Giovannini M G, Cerbai F, Bellucci A, Melani C, Grossi C, Bartolozzi C, Nosi D, Casamenti F
Dipartimento di Farmacologia, University of Florence, Florence, Italy.
Neuroscience. 2008 May 15;153(3):618-33. doi: 10.1016/j.neuroscience.2008.02.061. Epub 2008 Mar 6.

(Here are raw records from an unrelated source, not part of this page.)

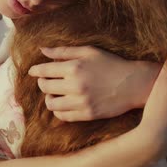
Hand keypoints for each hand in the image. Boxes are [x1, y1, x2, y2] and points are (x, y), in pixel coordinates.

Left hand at [27, 46, 160, 121]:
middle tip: (46, 80)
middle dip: (42, 83)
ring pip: (51, 104)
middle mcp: (75, 85)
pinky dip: (59, 110)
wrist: (133, 83)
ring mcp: (81, 102)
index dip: (35, 70)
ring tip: (54, 93)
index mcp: (74, 67)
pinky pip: (63, 116)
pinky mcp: (87, 114)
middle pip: (45, 87)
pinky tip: (63, 103)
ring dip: (49, 98)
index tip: (33, 71)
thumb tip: (42, 50)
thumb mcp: (88, 51)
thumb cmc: (111, 64)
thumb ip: (63, 51)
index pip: (44, 70)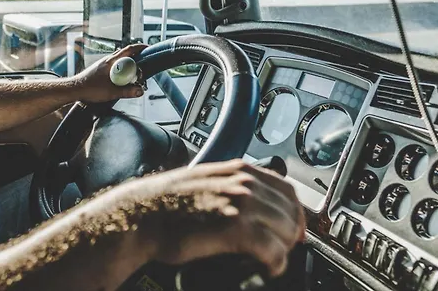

Transgenic Centre for Research in Neurodegenerative Diseases 8 (TgCRND8) mice expressing a double mutant form of human amyloid precursor protein represent a good model of Alzheimer's disease, and can be useful to clarify the involvement of mitogen-activated protein kinases (MAPK) dysregulation in the pathophysiology of this neurodegenerative disorder. Activation of extracellular regulated kinase (ERK) 1/2, jun kinase (JNK) and p38MAPK was studied in the hippocampus of 7-month-old TgCRND8 mice by immunohistochemistry and Western blot analysis using antibodies selective for the phosphorylated, and thus active, forms of the enzymes. We demonstrated that the three main MAPK pathways were differentially activated in cells of the hippocampus of TgCRND8 mice in comparison to wild type (Wt) littermates, p38MAPK and JNK being more activated, while ERK less activated. p38MAPK was significantly activated in microglia, astrocytes and neurons, around and distant from the plaques. JNK was highly activated in cells closely surrounding the plaques. No difference was observed in the activation of the two major bands of JNK, at a molecular weight of 46 kDa and 54 kDa. These data indicate the possible involvement of p38MAPK and JNK pathways dysregulation in the pathogenesis of Alzheimer's disease. The ERK2 isoform of the ERK pathway was less activated in the hippocampal dentate gyrus of Tg mice in basal conditions. Furthermore activation of the ERK pathway by ex vivo cholinergic stimulation with carbachol caused significantly higher activation of ERK in the hippocampus of Wt mice than in Tg mice. These findings may pose a molecular basis for the memory disruption of Alzheimer's disease, since proper functioning of the basal forebrain cholinergic neurons and of ERK2 is critical for memory formation.
表达人淀粉样前体蛋白双突变形式的神经退行性疾病研究转基因中心8(TgCRND8)小鼠是阿尔茨海默病的良好模型,有助于阐明丝裂原活化蛋白激酶(MAPK)失调在这种神经退行性疾病病理生理学中的作用。通过免疫组织化学和蛋白质印迹分析,使用对磷酸化(即活性)形式的酶具有选择性的抗体,研究了7月龄TgCRND8小鼠海马中细胞外调节激酶(ERK)1/2、JUN激酶(JNK)和p38MAPK的激活情况。我们证明,与野生型(Wt)同窝小鼠相比,TgCRND8小鼠海马细胞中三种主要的MAPK途径被不同程度地激活,p38MAPK和JNK激活程度更高,而ERK激活程度较低。p38MAPK在斑块周围和远处的小胶质细胞、星形胶质细胞和神经元中显著激活。JNK在斑块周围紧密环绕的细胞中高度激活。在分子量为46 kDa和54 kDa的JNK两条主要条带的激活方面未观察到差异。这些数据表明p38MAPK和JNK途径失调可能参与阿尔茨海默病的发病机制。在基础条件下,Tg小鼠海马齿状回中ERK途径的ERK2亚型激活程度较低。此外,用卡巴胆碱进行离体胆碱能刺激激活ERK途径后,Wt小鼠海马中ERK的激活程度明显高于Tg小鼠。这些发现可能为阿尔茨海默病的记忆障碍提供分子基础,因为基底前脑胆碱能神经元和ERK2的正常功能对记忆形成至关重要。